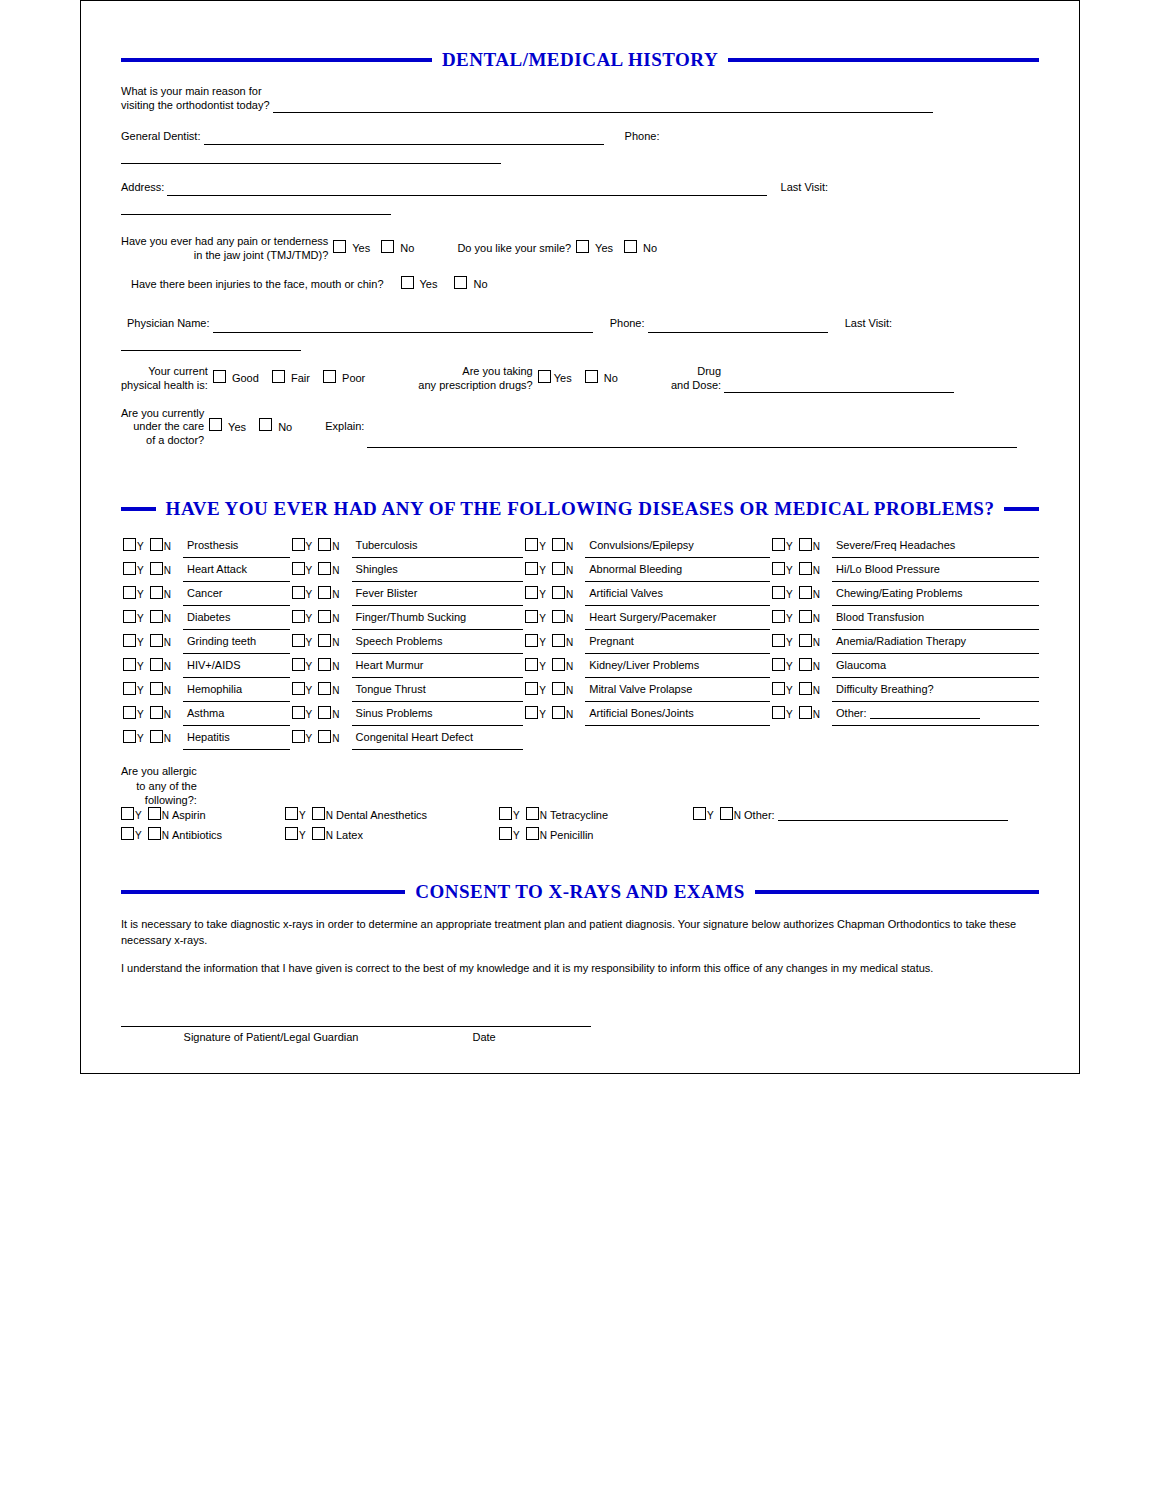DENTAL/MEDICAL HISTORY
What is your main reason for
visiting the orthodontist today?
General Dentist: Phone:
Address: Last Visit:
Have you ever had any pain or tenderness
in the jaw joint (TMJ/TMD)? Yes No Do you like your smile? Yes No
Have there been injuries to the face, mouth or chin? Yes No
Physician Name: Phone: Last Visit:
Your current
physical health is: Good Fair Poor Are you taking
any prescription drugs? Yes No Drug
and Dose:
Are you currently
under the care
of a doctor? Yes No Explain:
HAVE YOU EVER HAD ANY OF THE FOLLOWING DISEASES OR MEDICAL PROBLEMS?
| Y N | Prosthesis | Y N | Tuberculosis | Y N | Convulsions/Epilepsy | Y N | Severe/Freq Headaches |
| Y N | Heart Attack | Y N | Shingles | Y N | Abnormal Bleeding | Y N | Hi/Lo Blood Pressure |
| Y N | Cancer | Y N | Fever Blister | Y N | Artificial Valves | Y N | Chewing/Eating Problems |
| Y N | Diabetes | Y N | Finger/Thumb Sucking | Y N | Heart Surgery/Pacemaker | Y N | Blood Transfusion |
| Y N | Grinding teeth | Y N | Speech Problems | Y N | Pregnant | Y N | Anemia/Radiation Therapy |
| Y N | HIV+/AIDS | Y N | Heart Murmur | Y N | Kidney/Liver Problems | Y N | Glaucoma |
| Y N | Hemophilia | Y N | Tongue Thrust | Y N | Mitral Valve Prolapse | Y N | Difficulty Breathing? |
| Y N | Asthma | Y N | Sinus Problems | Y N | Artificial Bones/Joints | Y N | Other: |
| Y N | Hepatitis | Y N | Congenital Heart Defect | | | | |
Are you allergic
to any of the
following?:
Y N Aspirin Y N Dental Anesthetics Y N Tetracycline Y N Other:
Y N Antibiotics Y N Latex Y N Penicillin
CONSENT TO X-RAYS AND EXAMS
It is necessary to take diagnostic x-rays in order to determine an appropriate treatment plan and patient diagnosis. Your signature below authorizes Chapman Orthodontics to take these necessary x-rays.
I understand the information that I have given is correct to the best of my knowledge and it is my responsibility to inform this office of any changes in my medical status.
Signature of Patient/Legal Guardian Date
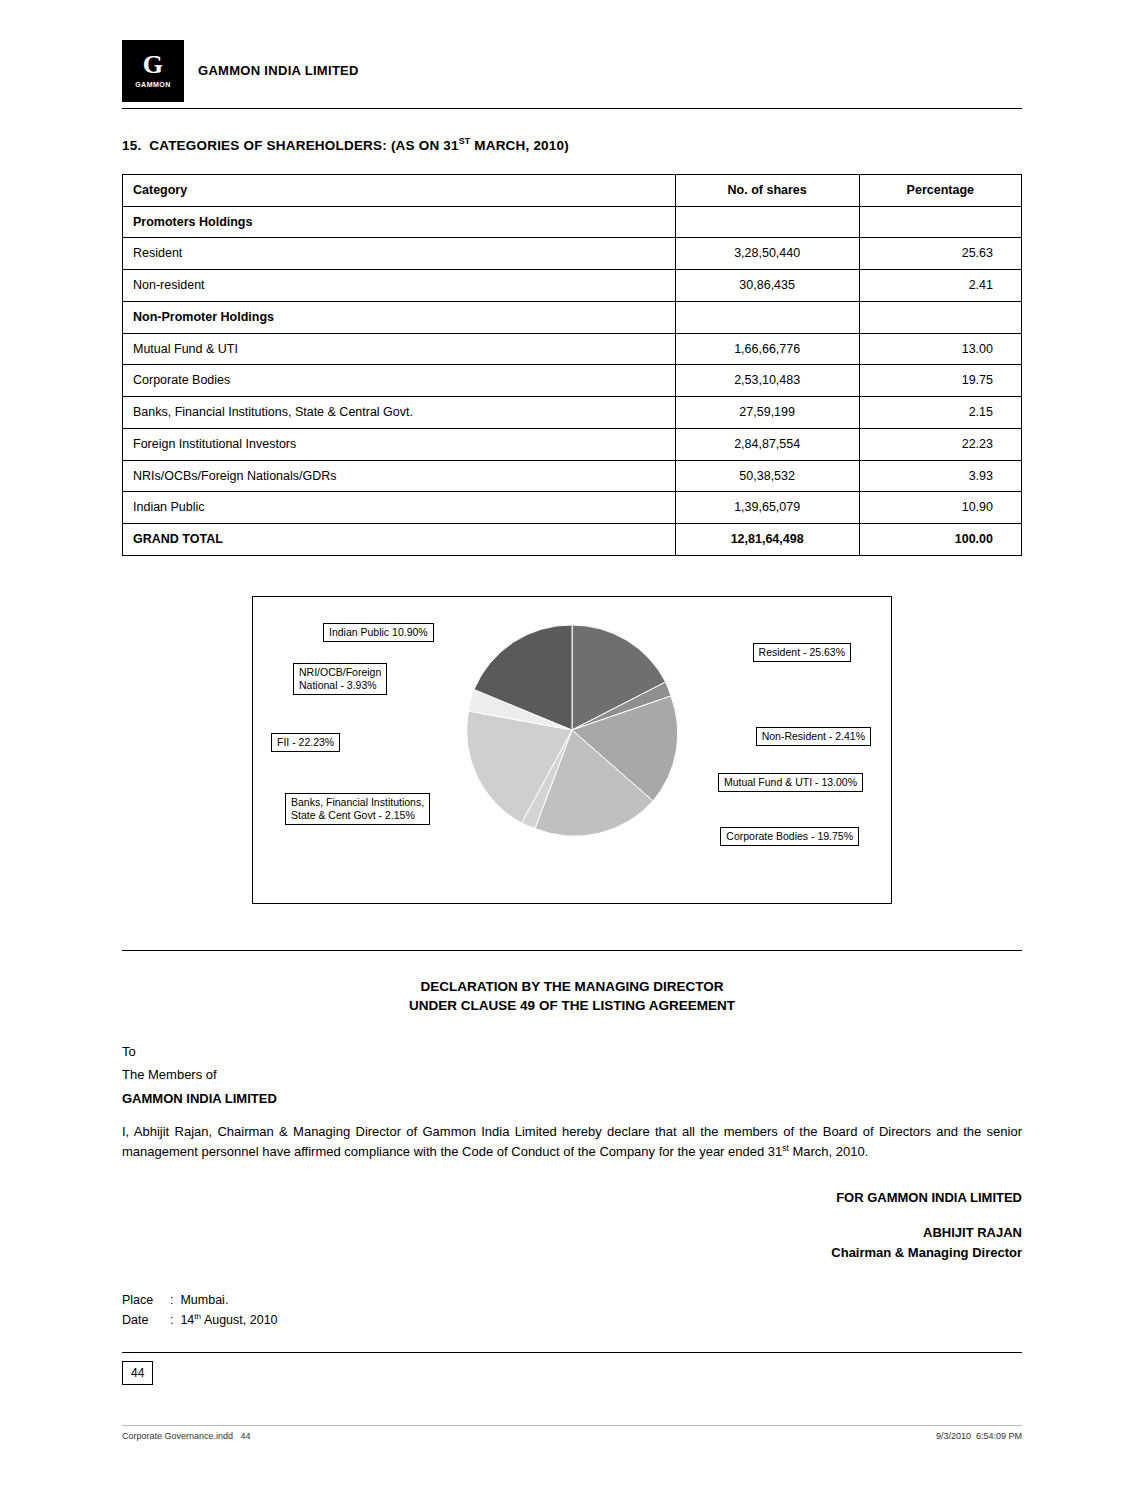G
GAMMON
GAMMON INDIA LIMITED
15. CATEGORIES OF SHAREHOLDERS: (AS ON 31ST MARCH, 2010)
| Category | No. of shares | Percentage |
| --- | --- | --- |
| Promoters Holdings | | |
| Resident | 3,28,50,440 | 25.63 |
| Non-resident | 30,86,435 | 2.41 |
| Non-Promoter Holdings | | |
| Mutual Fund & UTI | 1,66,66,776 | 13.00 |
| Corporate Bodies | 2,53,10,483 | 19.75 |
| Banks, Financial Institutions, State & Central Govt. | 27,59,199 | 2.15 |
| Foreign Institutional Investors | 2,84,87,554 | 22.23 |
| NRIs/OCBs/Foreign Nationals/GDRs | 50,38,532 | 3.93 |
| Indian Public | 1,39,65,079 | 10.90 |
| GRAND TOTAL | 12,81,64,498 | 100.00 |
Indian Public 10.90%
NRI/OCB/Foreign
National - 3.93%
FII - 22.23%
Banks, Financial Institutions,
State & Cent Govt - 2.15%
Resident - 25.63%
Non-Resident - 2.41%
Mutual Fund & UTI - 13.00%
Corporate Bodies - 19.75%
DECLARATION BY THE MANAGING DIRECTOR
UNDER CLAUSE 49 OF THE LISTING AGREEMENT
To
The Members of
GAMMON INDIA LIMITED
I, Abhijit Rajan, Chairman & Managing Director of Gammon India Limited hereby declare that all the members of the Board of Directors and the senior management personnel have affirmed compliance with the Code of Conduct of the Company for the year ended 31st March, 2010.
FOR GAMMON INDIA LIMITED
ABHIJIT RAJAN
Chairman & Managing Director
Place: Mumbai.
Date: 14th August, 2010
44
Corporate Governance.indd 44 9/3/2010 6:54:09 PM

* [Work required]:
Leave out the pictures, and write out all the remaining data above exactly.

* [Output of the task]:
DENTAL/MEDICAL HISTORY
What is your main reason for
visiting the orthodontist today?
General Dentist: Phone:
Address: Last Visit:
Have you ever had any pain or tenderness
in the jaw joint (TMJ/TMD)? Yes No Do you like your smile? Yes No
Have there been injuries to the face, mouth or chin? Yes No
Physician Name: Phone: Last Visit:
Your current
physical health is: Good Fair Poor Are you taking
any prescription drugs? Yes No Drug
and Dose:
Are you currently
under the care
of a doctor? Yes No Explain:
HAVE YOU EVER HAD ANY OF THE FOLLOWING DISEASES OR MEDICAL PROBLEMS?
| Y N | Prosthesis | Y N | Tuberculosis | Y N | Convulsions/Epilepsy | Y N | Severe/Freq Headaches |
| Y N | Heart Attack | Y N | Shingles | Y N | Abnormal Bleeding | Y N | Hi/Lo Blood Pressure |
| Y N | Cancer | Y N | Fever Blister | Y N | Artificial Valves | Y N | Chewing/Eating Problems |
| Y N | Diabetes | Y N | Finger/Thumb Sucking | Y N | Heart Surgery/Pacemaker | Y N | Blood Transfusion |
| Y N | Grinding teeth | Y N | Speech Problems | Y N | Pregnant | Y N | Anemia/Radiation Therapy |
| Y N | HIV+/AIDS | Y N | Heart Murmur | Y N | Kidney/Liver Problems | Y N | Glaucoma |
| Y N | Hemophilia | Y N | Tongue Thrust | Y N | Mitral Valve Prolapse | Y N | Difficulty Breathing? |
| Y N | Asthma | Y N | Sinus Problems | Y N | Artificial Bones/Joints | Y N | Other: |
| Y N | Hepatitis | Y N | Congenital Heart Defect | | | | |
Are you allergic
to any of the
following?:
Y N Aspirin Y N Dental Anesthetics Y N Tetracycline Y N Other:
Y N Antibiotics Y N Latex Y N Penicillin
CONSENT TO X-RAYS AND EXAMS
It is necessary to take diagnostic x-rays in order to determine an appropriate treatment plan and patient diagnosis. Your signature below authorizes Chapman Orthodontics to take these necessary x-rays.
I understand the information that I have given is correct to the best of my knowledge and it is my responsibility to inform this office of any changes in my medical status.
Signature of Patient/Legal Guardian Date
G
GAMMON
GAMMON INDIA LIMITED
15. CATEGORIES OF SHAREHOLDERS: (AS ON 31ST MARCH, 2010)
| Category | No. of shares | Percentage |
| --- | --- | --- |
| Promoters Holdings | | |
| Resident | 3,28,50,440 | 25.63 |
| Non-resident | 30,86,435 | 2.41 |
| Non-Promoter Holdings | | |
| Mutual Fund & UTI | 1,66,66,776 | 13.00 |
| Corporate Bodies | 2,53,10,483 | 19.75 |
| Banks, Financial Institutions, State & Central Govt. | 27,59,199 | 2.15 |
| Foreign Institutional Investors | 2,84,87,554 | 22.23 |
| NRIs/OCBs/Foreign Nationals/GDRs | 50,38,532 | 3.93 |
| Indian Public | 1,39,65,079 | 10.90 |
| GRAND TOTAL | 12,81,64,498 | 100.00 |
Indian Public 10.90%
NRI/OCB/Foreign
National - 3.93%
FII - 22.23%
Banks, Financial Institutions,
State & Cent Govt - 2.15%
Resident - 25.63%
Non-Resident - 2.41%
Mutual Fund & UTI - 13.00%
Corporate Bodies - 19.75%
DECLARATION BY THE MANAGING DIRECTOR
UNDER CLAUSE 49 OF THE LISTING AGREEMENT
To
The Members of
GAMMON INDIA LIMITED
I, Abhijit Rajan, Chairman & Managing Director of Gammon India Limited hereby declare that all the members of the Board of Directors and the senior management personnel have affirmed compliance with the Code of Conduct of the Company for the year ended 31st March, 2010.
FOR GAMMON INDIA LIMITED
ABHIJIT RAJAN
Chairman & Managing Director
Place: Mumbai.
Date: 14th August, 2010
44
Corporate Governance.indd 44 9/3/2010 6:54:09 PM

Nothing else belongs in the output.